Traditional IRA Contribution

Have a client who lost her job a few months into the year last year. She had put $2200 into her 401k through the first few months of the year. Is she allowed to make up the difference in her Traditional IRA?



IRA contributions have separate limits from 401k plans (except SIMPLE IRAs). Client can make an IRA contribution up to 6000, 7000 if age 50+, for 2020 up to 4/15/21. Note that there are income limits for a TIRA contribution to be deductible, and also higher income limits to make a Roth contribution. 

Ok, so under normal circumstances, the clients MAGI is above the limit for taking a tax deduction since she was a plan participant, even if for only a few months.  Are there any stipulations in any of the Stimulus Plans (including the most recent one) that may make an exemption that will allow a deduction for the 2020 tax year since she was not able to max her 401k as a result of unemployment?  Thanks

The IRA deduction phaseout range for 2020 is 65k-75k MAGI if she is single.  Perhaps her 2020 income has dropped enough to qualify for the deduction. None of the legislation has changed these rules. Another possibility if she has found a new position is to make a Roth contribution if her marginal rate in 2020 is lower than it will be in the future. 
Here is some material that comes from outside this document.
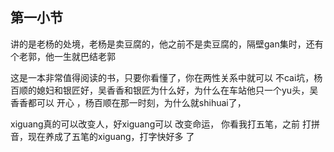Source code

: ## 第一小节

讲的是老杨的处境，老杨是卖豆腐的，他之前不是卖豆腐的，隔壁gan集时，还有个老郭，他一生就巴结老郭

这是一本非常值得阅读的书，只要你看懂了，你在两性关系中就可以 不cai坑，杨百顺的媳妇和银匠好，吴香香和银匠为什么好，为什么在车站他只一个yu头，吴香香都可以 开心 ，杨百顺在那一时刻，为什么就shihuai了， 





xiguang真的可以改变人，好xiguang可以 改变命运， 你看我打五笔，之前 打拼音，现在养成了五笔的xiguang，打字快好多 了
Alan, thanks for the response.  It is actually a MFJ scenario where we are just above $150,000 in AGI, which could result in being eligible or not for the $10,200 in tax-free unemploment income.  We were looking to use the IRA deduction as a way to drop us below the $150,000 threshhold.  Any suggestions would be helpful, but not sure if there is too much we can do at this point.

If her spouse is not covered by a workplace retirement plan, with a MAGI of less than $196,000 her spouse could make a deductible traditional IRA contribution for 2020 by April 15, 2021.